## Instructions to follow
Search the material below for the word "Basal". Copy every line where it is found.
· · ·
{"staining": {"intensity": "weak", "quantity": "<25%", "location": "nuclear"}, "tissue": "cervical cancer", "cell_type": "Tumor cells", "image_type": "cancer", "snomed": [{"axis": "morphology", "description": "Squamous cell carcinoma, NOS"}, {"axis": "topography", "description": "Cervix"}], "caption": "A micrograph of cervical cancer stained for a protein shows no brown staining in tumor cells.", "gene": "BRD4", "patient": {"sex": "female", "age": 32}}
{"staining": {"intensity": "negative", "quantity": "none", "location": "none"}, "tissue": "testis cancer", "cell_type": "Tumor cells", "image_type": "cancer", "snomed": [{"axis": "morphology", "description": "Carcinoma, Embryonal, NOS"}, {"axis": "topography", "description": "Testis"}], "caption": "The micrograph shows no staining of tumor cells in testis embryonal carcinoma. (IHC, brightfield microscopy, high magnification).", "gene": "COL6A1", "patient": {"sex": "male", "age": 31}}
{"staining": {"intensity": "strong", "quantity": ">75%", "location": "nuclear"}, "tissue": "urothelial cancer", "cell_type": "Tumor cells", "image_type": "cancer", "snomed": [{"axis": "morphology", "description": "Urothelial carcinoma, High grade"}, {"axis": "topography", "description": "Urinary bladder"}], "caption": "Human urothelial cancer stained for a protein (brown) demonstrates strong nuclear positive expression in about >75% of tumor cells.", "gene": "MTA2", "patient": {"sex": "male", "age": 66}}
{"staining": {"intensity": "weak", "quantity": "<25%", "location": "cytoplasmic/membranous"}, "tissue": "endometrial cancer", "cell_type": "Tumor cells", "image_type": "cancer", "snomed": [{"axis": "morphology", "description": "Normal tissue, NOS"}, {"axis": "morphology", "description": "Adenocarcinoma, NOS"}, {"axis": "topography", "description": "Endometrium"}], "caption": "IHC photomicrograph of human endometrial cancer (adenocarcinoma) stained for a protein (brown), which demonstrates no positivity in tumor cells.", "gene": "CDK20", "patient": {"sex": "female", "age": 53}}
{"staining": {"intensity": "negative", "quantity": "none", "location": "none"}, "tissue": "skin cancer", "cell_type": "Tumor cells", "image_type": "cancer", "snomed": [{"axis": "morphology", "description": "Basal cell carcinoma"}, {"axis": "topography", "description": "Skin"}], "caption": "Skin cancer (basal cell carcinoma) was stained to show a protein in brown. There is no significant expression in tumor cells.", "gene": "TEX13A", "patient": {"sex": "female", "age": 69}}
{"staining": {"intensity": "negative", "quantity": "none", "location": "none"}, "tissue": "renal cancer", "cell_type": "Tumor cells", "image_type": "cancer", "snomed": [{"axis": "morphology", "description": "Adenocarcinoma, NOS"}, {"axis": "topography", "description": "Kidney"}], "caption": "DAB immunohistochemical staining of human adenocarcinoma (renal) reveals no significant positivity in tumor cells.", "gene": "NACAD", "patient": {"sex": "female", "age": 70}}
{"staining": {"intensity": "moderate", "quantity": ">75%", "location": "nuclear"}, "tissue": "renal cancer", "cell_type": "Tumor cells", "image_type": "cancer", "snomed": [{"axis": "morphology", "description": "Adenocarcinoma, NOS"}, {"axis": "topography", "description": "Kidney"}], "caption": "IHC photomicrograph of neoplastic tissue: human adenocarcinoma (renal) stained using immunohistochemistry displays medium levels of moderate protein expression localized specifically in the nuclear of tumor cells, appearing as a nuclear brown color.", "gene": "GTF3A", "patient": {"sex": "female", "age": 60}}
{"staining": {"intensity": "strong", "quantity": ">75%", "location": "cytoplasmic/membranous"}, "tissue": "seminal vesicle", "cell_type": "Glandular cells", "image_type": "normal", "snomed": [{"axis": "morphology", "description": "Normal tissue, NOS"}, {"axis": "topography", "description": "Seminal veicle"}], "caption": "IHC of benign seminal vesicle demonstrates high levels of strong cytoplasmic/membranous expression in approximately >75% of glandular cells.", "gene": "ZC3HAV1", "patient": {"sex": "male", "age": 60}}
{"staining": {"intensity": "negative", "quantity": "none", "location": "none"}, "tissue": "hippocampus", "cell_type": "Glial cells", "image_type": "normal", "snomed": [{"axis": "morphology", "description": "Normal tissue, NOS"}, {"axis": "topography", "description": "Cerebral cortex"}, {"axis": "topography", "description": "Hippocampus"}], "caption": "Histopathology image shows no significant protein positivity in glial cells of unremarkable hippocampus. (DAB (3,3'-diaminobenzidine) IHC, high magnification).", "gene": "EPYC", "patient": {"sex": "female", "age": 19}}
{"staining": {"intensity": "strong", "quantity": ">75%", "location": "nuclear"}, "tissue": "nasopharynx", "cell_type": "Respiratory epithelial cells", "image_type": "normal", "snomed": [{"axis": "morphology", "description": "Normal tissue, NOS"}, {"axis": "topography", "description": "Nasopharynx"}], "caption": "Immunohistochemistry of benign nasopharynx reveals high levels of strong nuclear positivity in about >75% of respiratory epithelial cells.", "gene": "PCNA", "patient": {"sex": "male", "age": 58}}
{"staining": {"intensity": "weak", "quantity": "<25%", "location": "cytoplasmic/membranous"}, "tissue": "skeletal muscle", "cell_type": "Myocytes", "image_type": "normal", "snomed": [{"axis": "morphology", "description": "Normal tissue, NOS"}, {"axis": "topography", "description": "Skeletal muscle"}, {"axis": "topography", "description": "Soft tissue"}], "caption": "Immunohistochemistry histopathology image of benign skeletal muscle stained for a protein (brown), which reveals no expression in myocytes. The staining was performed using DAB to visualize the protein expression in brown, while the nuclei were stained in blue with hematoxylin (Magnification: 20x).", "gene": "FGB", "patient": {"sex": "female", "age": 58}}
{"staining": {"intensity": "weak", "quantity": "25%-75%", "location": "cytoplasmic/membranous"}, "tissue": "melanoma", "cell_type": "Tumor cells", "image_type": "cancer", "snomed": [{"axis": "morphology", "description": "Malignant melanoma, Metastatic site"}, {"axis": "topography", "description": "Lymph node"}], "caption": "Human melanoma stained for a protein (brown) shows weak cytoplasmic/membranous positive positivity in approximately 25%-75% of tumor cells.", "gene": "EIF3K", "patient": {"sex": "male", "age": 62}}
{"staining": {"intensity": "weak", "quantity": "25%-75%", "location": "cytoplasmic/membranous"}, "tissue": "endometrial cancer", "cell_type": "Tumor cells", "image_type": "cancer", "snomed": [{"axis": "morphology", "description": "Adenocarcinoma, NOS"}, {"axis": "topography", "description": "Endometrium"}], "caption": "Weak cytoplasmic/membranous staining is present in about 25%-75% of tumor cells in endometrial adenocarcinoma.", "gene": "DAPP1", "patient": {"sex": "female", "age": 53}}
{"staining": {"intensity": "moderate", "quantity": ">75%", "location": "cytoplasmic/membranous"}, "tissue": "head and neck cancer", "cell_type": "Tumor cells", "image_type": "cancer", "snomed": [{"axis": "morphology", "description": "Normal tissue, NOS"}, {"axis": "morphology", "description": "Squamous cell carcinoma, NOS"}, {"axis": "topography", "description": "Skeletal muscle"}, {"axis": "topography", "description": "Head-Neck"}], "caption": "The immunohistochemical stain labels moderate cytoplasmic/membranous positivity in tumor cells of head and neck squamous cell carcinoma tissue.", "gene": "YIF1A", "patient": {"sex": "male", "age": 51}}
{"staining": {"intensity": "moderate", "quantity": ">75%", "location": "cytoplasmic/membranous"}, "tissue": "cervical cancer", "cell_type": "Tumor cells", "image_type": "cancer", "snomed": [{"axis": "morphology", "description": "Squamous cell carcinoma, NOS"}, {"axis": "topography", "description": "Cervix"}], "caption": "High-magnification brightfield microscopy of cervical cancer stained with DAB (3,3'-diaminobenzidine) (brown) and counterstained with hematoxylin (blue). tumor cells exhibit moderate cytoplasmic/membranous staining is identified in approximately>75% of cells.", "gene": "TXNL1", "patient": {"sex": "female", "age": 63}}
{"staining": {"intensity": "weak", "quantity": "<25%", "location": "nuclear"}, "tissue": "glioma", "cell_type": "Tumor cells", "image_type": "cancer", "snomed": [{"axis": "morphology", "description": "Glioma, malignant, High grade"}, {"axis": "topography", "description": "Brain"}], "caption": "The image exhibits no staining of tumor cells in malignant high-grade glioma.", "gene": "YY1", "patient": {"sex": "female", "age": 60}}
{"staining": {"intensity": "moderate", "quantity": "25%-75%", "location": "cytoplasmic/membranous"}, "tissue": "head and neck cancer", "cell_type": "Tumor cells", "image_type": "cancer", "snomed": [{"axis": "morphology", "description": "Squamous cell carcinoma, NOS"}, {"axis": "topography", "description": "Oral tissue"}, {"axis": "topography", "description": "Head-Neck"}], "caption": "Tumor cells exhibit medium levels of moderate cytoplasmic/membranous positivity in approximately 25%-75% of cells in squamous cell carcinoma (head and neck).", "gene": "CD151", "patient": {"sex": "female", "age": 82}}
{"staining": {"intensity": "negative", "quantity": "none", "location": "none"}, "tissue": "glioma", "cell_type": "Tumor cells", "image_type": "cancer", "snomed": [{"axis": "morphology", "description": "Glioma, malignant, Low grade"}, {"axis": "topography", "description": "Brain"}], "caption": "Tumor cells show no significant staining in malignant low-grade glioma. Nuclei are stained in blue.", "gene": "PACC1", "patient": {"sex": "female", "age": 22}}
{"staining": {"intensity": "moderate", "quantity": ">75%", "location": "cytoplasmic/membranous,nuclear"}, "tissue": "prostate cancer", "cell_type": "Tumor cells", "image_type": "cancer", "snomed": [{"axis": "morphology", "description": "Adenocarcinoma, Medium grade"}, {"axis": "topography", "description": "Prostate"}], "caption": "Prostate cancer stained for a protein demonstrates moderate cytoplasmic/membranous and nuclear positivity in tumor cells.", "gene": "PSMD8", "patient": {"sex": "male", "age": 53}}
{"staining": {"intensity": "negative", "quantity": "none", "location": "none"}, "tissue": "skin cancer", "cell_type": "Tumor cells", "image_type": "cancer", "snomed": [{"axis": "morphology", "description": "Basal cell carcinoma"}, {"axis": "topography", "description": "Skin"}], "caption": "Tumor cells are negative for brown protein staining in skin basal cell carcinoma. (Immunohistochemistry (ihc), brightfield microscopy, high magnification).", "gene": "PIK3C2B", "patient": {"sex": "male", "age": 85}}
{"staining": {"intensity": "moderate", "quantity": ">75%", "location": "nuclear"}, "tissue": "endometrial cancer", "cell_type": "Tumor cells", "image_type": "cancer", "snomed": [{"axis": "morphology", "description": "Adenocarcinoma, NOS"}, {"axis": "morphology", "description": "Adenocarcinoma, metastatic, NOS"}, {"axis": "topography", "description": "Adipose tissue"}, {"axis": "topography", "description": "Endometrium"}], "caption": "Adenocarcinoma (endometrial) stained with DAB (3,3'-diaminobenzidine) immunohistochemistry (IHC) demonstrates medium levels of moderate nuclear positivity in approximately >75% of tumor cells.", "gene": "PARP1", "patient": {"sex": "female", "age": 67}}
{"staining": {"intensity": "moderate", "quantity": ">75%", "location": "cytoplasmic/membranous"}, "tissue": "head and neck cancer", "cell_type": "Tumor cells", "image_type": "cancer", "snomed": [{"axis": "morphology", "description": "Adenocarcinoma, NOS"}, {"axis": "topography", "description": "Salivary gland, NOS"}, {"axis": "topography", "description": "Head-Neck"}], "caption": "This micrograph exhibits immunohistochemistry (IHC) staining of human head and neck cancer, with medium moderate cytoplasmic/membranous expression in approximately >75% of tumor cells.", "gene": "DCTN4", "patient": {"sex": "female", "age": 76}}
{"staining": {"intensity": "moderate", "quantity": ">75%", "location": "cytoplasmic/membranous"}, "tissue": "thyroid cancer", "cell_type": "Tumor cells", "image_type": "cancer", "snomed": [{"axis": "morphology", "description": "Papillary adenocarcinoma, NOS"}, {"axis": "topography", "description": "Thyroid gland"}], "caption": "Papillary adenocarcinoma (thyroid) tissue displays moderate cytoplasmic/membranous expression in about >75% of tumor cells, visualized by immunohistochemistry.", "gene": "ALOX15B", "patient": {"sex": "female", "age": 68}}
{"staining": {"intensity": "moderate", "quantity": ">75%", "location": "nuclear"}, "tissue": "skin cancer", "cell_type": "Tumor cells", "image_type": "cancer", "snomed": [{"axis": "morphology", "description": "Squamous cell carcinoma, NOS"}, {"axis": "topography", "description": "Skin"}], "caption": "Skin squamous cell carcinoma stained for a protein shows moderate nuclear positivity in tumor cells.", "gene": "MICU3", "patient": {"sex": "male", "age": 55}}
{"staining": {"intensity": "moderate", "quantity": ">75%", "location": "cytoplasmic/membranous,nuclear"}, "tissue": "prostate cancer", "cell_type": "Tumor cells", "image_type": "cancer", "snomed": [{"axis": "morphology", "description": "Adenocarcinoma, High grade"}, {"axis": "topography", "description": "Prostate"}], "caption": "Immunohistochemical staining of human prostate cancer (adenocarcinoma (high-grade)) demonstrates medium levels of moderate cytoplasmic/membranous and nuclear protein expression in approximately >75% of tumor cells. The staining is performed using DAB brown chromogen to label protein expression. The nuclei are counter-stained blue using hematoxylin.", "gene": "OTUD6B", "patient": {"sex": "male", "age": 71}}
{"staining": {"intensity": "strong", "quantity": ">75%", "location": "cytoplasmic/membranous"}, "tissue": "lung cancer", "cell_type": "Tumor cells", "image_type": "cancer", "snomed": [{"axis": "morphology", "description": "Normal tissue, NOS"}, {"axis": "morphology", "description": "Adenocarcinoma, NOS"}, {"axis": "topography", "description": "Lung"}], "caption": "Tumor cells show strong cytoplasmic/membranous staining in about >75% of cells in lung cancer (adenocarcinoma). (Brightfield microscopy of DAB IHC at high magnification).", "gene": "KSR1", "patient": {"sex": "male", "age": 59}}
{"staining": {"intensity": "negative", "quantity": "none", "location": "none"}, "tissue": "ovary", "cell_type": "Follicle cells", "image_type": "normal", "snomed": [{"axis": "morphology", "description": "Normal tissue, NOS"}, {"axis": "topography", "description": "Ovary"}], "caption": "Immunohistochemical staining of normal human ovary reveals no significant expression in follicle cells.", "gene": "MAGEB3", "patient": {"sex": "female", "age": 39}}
· · ·
## Task response
{"staining": {"intensity": "negative", "quantity": "none", "location": "none"}, "tissue": "skin cancer", "cell_type": "Tumor cells", "image_type": "cancer", "snomed": [{"axis": "morphology", "description": "Basal cell carcinoma"}, {"axis": "topography", "description": "Skin"}], "caption": "Skin cancer (basal cell carcinoma) was stained to show a protein in brown. There is no significant expression in tumor cells.", "gene": "TEX13A", "patient": {"sex": "female", "age": 69}}
{"staining": {"intensity": "negative", "quantity": "none", "location": "none"}, "tissue": "skin cancer", "cell_type": "Tumor cells", "image_type": "cancer", "snomed": [{"axis": "morphology", "description": "Basal cell carcinoma"}, {"axis": "topography", "description": "Skin"}], "caption": "Tumor cells are negative for brown protein staining in skin basal cell carcinoma. (Immunohistochemistry (ihc), brightfield microscopy, high magnification).", "gene": "PIK3C2B", "patient": {"sex": "male", "age": 85}}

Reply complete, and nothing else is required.